Мне, конечно, хотелось узнать что-нибудь о девушке, но в казарме она с той поры не появлялась и никто о ней ничего не слышал. И вот как-то вечером — это было в прошлую субботу, — когда мы с товарищем совершали обход пляжа, в ярком свете луны я заметил лодку, точно такую, какую мы видели только что.
Ну, думаю, если глаза меня не обманывают, то женщина с высокой прической, сидящая на носу лодки, и есть моя босоногая сирена.
Я инстинктивно потянул товарища назад, и мы спрятались позади той самой заброшенной хижины. Оттуда мы хорошо видели лодку, приближавшуюся теперь к берегу. Лодка была прогулочная, и в ней, кроме женщины, сидело несколько мужчин, которые бренчали на мандолине, смеялись и пели. Вскоре лодка подошла к причалу, сложенному из прибрежных камней, и из нее вышли двое — женщина и юноша.
Ступив на берег, они тотчас же двинулись в направлении хижины, за которой как раз притаились мы. Они смеялись, громко разговаривали, шутили. Я совру, если скажу, что сердце мое билось спокойно.

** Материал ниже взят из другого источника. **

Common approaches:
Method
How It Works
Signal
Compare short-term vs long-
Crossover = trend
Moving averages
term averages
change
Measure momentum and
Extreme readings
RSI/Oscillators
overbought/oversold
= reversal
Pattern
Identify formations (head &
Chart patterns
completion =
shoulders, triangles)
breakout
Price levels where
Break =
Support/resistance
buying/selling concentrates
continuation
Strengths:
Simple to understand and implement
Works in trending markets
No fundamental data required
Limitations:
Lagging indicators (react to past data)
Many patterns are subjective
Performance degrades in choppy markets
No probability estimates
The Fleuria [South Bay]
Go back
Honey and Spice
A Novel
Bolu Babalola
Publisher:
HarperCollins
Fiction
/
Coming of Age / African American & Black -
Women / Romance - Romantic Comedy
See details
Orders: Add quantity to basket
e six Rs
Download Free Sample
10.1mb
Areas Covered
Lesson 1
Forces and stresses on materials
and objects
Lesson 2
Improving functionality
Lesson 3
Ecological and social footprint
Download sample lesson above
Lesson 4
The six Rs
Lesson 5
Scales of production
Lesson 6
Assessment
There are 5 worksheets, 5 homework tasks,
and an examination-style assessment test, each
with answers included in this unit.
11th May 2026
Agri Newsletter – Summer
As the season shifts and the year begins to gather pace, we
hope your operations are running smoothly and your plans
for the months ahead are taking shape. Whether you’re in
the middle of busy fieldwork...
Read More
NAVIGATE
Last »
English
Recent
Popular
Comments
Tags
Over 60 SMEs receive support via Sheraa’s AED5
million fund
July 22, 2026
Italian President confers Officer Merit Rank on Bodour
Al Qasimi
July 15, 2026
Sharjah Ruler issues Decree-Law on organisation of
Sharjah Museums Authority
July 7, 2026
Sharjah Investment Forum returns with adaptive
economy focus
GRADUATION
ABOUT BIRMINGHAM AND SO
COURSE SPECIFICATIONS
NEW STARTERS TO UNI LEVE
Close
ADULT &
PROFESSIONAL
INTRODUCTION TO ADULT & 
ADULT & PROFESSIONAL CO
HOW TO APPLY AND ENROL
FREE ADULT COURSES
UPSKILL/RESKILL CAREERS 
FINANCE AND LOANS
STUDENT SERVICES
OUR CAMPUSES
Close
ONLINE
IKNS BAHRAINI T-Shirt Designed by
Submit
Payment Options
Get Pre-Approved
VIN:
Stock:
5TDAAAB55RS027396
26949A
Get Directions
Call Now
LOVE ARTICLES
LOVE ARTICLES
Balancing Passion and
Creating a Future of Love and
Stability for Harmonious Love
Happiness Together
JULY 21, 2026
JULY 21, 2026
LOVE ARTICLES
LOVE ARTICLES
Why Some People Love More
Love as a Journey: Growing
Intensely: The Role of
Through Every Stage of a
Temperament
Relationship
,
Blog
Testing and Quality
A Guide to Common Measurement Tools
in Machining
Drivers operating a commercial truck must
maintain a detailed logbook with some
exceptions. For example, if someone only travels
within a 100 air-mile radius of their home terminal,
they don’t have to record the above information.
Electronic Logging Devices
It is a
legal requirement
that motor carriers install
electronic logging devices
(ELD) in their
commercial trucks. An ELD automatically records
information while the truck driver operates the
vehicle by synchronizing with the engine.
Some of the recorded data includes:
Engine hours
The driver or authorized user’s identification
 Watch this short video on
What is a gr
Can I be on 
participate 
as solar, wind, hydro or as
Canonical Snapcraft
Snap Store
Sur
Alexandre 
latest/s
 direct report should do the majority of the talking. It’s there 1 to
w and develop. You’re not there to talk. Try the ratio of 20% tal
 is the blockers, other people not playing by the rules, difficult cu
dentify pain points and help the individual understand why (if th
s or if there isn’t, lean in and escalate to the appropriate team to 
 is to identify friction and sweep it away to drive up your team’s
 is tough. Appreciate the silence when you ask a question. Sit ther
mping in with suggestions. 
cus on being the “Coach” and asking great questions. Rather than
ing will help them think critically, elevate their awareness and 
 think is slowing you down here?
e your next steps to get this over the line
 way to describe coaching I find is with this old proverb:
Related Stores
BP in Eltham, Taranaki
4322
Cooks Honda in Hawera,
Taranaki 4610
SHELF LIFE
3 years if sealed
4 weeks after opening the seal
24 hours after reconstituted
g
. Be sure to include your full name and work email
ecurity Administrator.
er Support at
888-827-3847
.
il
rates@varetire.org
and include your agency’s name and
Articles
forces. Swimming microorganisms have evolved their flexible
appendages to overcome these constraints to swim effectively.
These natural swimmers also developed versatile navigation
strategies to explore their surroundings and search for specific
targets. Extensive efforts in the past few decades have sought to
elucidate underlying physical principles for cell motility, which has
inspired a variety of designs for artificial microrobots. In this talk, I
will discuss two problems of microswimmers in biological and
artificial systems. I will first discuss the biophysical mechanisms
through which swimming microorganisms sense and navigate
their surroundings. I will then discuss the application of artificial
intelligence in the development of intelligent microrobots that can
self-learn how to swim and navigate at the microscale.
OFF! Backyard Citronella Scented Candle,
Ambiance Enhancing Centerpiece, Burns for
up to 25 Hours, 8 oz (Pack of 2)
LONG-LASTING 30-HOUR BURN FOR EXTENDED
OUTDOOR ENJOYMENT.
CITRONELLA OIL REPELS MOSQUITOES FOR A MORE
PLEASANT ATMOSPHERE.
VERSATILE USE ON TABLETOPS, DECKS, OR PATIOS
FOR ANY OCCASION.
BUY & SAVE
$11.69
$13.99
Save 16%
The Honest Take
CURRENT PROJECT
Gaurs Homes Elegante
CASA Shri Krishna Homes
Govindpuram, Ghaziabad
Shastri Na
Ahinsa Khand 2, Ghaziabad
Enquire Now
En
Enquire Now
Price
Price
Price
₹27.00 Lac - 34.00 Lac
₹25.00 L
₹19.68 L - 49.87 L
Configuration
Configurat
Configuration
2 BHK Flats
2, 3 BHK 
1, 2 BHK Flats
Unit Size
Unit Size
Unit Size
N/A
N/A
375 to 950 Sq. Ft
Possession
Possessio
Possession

Оно отчаянно колотилось от ярости, от внезапно вспыхнувшей жажды мести, ибо это была она, моя мадонна со свертками, — в нарядном платье, в шелковых чулках, в туфельках-лодочках и... беременная, чуть не на сносях. «Выходит, она замужем, — сказал я себе. — Но кто этот мамелюк, который идет за ней, муж или любовник?» Я ничего не понимал, но мне страстно захотелось отвести душу: выйти из засады, пригрозить и осрамить ее.
Я потянул за собой товарища, и мы возникли перед ними из темноты, как два разбойника из лесной чащи. Подняв ружья, мы преградили парочке дорогу. Сказать по правде, девушке стало не по себе, когда она узнала меня.
— Синьоры, — сказал я, — мне очень жаль, но придется вас обыскать.
— Почему? — запротестовали они.
— Потому, что это наш долг.
— Меня можете обыскивать сколько вам угодно, — заявил юноша, — но синьорину не смейте трогать. А если уж надо и ее обыскать, пускай это сделает женщина,
— С синьориной мы знакомы, — сказал я спокойно, — и обыскивать ее мне доводится не впервые. Но хватит болтать! Впрочем, никто вас не тронет, раздевайтесь сами.
Раздевшись, юноша стал трясти рубашку и выворачивать карманы. Видно, он хотел рассмешить нас, но это ему не удалось.
— А вы? — обратился я к девушке, которая стояла не двигаясь, о чем-то задумавшись.
Вдруг она взглянула мне прямо в глаза, и на ее лице вспыхнула злая усмешка:
— Плохо же ты меня тогда обыскивал! — сказала она, развязывая пояс платья.
И к ногам ее посыпалось великое множество всяких свертков и пакетов. А в свертках этих была контрабанда.
Каменный уголь
(Перевод Л. Завьяловой)
В этот день синьора поэтесса окончательно убедилась в том, что рабство еще существует.
Ее муж купил для парового отопления тонну каменного угля и распорядился, чтобы эта огромная черная гора сдвинулась с места и пришла к ним в дом. Он сделал это, во-первых, потому, что, когда его жена мерзла, она совершенно теряла свойственные ей мягкость и доброту, а во-вторых, потому, что он ее любил. Уже ушли в прошлое те времена, когда для того, чтобы согреть ее крохотные ручки уроженки Востока, ему достаточно было прижать жену к своему сильному телу рабочего и спрятать маленькие пальчики у себя под мышками, обдавая дорогую ему женщину жаром своей любви.
Когда уголь наконец привезли, на дворе уже стояла поздняя осень.
Занималось утро, такое ясное и прозрачное, словно оно было утром первого дня творения. Синьора только что сошла в сад полюбоваться его прелестью, когда служанка доложила ей, что повозка с углем прибыла.
Оказалось только, что уголь не был упакован в мешки, как это делали раньше, и поэтому возница не мог перетаскать его в подвал на своих плечах. Опасаясь, как бы повозка не испортила широкую аллею, которая вела от главных ворот к дому, синьора распорядилась въезжать не через парадный, а через черный ход. Оттуда повозка, не повредив садовых дорожек, могла подъехать к самому окну подвала, а там уже можно было сгрузить уголь вручную. Ну что ж, это только справедливо, что людям нынче не приходится гнуть спину под тяжестью чужого добра! Правда, теперь они требу ют за свой труд больше, чем в те времена, когда еще гнули спину, но все равно это справедливо! Как все настоящие поэты, в глубине души синьора исповедовала коммунистические идеи.
Чтобы не отрывать служанку от работы (ей бы только предлог, так и отлынивает от дела!), синьора сама пошла отворить черный ход.